What the task requires: What you return must match the records exactly, with every line included.

Saved data entries
***

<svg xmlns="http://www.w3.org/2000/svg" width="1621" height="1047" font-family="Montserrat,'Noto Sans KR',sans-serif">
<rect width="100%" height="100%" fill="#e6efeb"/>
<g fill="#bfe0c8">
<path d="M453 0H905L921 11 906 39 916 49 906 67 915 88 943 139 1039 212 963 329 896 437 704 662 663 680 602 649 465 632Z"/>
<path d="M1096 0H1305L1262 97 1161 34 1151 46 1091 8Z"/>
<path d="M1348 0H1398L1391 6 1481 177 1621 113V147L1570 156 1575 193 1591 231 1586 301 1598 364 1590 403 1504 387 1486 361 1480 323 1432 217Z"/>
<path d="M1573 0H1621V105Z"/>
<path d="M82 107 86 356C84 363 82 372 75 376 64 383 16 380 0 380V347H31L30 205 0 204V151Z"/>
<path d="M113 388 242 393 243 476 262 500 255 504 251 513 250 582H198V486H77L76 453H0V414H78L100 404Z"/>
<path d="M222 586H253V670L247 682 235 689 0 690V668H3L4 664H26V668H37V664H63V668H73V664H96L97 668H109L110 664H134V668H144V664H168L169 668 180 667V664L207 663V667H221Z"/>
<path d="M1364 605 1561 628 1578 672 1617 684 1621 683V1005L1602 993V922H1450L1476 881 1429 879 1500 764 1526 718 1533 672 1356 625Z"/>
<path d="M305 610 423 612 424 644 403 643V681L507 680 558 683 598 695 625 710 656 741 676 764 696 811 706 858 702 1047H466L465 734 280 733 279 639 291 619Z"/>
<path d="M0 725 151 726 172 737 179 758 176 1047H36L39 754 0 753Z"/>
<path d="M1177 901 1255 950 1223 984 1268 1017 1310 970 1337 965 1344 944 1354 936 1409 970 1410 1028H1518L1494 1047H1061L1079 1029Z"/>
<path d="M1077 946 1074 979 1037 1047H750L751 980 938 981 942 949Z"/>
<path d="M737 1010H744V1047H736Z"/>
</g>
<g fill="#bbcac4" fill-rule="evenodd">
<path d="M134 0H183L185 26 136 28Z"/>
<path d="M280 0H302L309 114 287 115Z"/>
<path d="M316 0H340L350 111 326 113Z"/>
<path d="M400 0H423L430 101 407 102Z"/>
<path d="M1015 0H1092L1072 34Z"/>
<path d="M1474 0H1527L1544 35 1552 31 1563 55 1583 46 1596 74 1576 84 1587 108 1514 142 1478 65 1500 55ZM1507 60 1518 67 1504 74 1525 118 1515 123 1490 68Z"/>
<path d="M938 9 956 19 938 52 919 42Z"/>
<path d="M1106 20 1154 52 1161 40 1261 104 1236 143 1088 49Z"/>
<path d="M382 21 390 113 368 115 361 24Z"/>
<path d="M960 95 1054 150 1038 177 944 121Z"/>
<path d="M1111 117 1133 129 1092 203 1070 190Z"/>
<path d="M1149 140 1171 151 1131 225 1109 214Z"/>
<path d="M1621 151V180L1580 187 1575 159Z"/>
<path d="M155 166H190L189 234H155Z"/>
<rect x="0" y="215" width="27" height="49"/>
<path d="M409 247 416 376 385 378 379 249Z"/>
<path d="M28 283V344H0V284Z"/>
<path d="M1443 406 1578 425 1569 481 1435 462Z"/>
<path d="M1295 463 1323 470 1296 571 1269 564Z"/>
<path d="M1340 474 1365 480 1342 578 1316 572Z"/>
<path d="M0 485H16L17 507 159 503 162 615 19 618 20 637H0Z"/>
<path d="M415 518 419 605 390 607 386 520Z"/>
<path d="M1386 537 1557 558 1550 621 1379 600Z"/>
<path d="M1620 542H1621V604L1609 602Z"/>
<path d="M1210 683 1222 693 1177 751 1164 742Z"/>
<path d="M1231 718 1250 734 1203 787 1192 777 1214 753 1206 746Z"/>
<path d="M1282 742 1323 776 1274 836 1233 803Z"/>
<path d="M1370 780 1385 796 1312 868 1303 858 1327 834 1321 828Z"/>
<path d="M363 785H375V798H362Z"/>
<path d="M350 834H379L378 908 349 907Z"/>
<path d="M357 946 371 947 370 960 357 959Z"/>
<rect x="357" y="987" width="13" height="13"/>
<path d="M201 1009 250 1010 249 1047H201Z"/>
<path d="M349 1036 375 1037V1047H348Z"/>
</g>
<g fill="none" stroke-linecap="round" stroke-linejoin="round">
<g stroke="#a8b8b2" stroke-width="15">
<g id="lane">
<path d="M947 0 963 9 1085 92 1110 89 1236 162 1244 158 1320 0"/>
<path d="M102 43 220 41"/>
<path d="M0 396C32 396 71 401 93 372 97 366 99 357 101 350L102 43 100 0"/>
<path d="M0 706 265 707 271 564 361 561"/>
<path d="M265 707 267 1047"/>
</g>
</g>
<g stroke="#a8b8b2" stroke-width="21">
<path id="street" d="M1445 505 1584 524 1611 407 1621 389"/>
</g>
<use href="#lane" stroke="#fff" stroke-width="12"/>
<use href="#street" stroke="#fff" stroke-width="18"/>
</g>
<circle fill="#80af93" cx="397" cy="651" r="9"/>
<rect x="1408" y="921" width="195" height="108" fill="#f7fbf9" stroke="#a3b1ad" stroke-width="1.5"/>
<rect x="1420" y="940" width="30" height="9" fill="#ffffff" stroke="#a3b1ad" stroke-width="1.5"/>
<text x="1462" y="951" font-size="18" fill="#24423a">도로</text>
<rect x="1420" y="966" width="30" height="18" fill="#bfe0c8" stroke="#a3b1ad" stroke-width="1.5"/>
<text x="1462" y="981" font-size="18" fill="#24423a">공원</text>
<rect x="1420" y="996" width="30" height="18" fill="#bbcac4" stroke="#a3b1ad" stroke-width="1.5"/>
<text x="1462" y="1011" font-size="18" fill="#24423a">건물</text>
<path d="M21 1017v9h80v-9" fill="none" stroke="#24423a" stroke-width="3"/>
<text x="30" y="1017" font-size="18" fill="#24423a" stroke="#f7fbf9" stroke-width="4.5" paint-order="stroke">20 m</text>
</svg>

***

Solution for this problem:
<svg xmlns="http://www.w3.org/2000/svg" width="1621" height="1047" font-family="Montserrat,'Noto Sans KR',sans-serif">
<rect width="100%" height="100%" fill="#e6efeb"/>
<g fill="#bfe0c8">
<path d="M453 0H905L921 11 906 39 916 49 906 67 915 88 943 139 1039 212 963 329 896 437 704 662 663 680 602 649 465 632Z"/>
<path d="M1096 0H1305L1262 97 1161 34 1151 46 1091 8Z"/>
<path d="M1348 0H1398L1391 6 1481 177 1621 113V147L1570 156 1575 193 1591 231 1586 301 1598 364 1590 403 1504 387 1486 361 1480 323 1432 217Z"/>
<path d="M1573 0H1621V105Z"/>
<path d="M82 107 86 356C84 363 82 372 75 376 64 383 16 380 0 380V347H31L30 205 0 204V151Z"/>
<path d="M113 388 242 393 243 476 262 500 255 504 251 513 250 582H198V486H77L76 453H0V414H78L100 404Z"/>
<path d="M222 586H253V670L247 682 235 689 0 690V668H3L4 664H26V668H37V664H63V668H73V664H96L97 668H109L110 664H134V668H144V664H168L169 668 180 667V664L207 663V667H221Z"/>
<path d="M1364 605 1561 628 1578 672 1617 684 1621 683V1005L1602 993V922H1450L1476 881 1429 879 1500 764 1526 718 1533 672 1356 625Z"/>
<path d="M305 610 423 612 424 644 403 643V681L507 680 558 683 598 695 625 710 656 741 676 764 696 811 706 858 702 1047H466L465 734 280 733 279 639 291 619Z"/>
<path d="M0 725 151 726 172 737 179 758 176 1047H36L39 754 0 753Z"/>
<path d="M1177 901 1255 950 1223 984 1268 1017 1310 970 1337 965 1344 944 1354 936 1409 970 1410 1028H1518L1494 1047H1061L1079 1029Z"/>
<path d="M1077 946 1074 979 1037 1047H750L751 980 938 981 942 949Z"/>
<path d="M737 1010H744V1047H736Z"/>
</g>
<g fill="#bbcac4" fill-rule="evenodd">
<path d="M134 0H183L185 26 136 28Z"/>
<path d="M280 0H302L309 114 287 115Z"/>
<path d="M316 0H340L350 111 326 113Z"/>
<path d="M400 0H423L430 101 407 102Z"/>
<path d="M1015 0H1092L1072 34Z"/>
<path d="M1474 0H1527L1544 35 1552 31 1563 55 1583 46 1596 74 1576 84 1587 108 1514 142 1478 65 1500 55ZM1507 60 1518 67 1504 74 1525 118 1515 123 1490 68Z"/>
<path d="M938 9 956 19 938 52 919 42Z"/>
<path d="M1106 20 1154 52 1161 40 1261 104 1236 143 1088 49Z"/>
<path d="M382 21 390 113 368 115 361 24Z"/>
<path d="M960 95 1054 150 1038 177 944 121Z"/>
<path d="M1111 117 1133 129 1092 203 1070 190Z"/>
<path d="M1149 140 1171 151 1131 225 1109 214Z"/>
<path d="M1621 151V180L1580 187 1575 159Z"/>
<path d="M155 166H190L189 234H155Z"/>
<rect x="0" y="215" width="27" height="49"/>
<path d="M409 247 416 376 385 378 379 249Z"/>
<path d="M28 283V344H0V284Z"/>
<path d="M1443 406 1578 425 1569 481 1435 462Z"/>
<path d="M1295 463 1323 470 1296 571 1269 564Z"/>
<path d="M1340 474 1365 480 1342 578 1316 572Z"/>
<path d="M0 485H16L17 507 159 503 162 615 19 618 20 637H0Z"/>
<path d="M415 518 419 605 390 607 386 520Z"/>
<path d="M1386 537 1557 558 1550 621 1379 600Z"/>
<path d="M1620 542H1621V604L1609 602Z"/>
<path d="M1210 683 1222 693 1177 751 1164 742Z"/>
<path d="M1231 718 1250 734 1203 787 1192 777 1214 753 1206 746Z"/>
<path d="M1282 742 1323 776 1274 836 1233 803Z"/>
<path d="M1370 780 1385 796 1312 868 1303 858 1327 834 1321 828Z"/>
<path d="M363 785H375V798H362Z"/>
<path d="M350 834H379L378 908 349 907Z"/>
<path d="M357 946 371 947 370 960 357 959Z"/>
<rect x="357" y="987" width="13" height="13"/>
<path d="M201 1009 250 1010 249 1047H201Z"/>
<path d="M349 1036 375 1037V1047H348Z"/>
</g>
<g fill="none" stroke-linecap="round" stroke-linejoin="round">
<g stroke="#a8b8b2" stroke-width="15">
<g id="lane">
<path d="M947 0 963 9 1085 92 1110 89 1236 162 1244 158 1320 0"/>
<path d="M102 43 220 41"/>
<path d="M0 396C32 396 71 401 93 372 97 366 99 357 101 350L102 43 100 0"/>
<path d="M0 706 265 707 271 564 361 561"/>
<path d="M265 707 267 1047"/>
</g>
</g>
<g stroke="#a8b8b2" stroke-width="21">
<path id="street" d="M1445 505 1584 524 1611 407 1621 389"/>
</g>
<use href="#lane" stroke="#fff" stroke-width="12"/>
<use href="#street" stroke="#fff" stroke-width="18"/>
</g>
<circle fill="#80af93" cx="397" cy="651" r="9"/>
<rect x="1408" y="921" width="195" height="108" fill="#f7fbf9" stroke="#a3b1ad" stroke-width="1.5"/>
<rect x="1420" y="940" width="30" height="9" fill="#ffffff" stroke="#a3b1ad" stroke-width="1.5"/>
<text x="1462" y="951" font-size="18" fill="#24423a">도로</text>
<rect x="1420" y="966" width="30" height="18" fill="#bfe0c8" stroke="#a3b1ad" stroke-width="1.5"/>
<text x="1462" y="981" font-size="18" fill="#24423a">공원</text>
<rect x="1420" y="996" width="30" height="18" fill="#bbcac4" stroke="#a3b1ad" stroke-width="1.5"/>
<text x="1462" y="1011" font-size="18" fill="#24423a">건물</text>
<path d="M21 1017v9h80v-9" fill="none" stroke="#24423a" stroke-width="3"/>
<text x="30" y="1017" font-size="18" fill="#24423a" stroke="#f7fbf9" stroke-width="4.5" paint-order="stroke">20 m</text>
</svg>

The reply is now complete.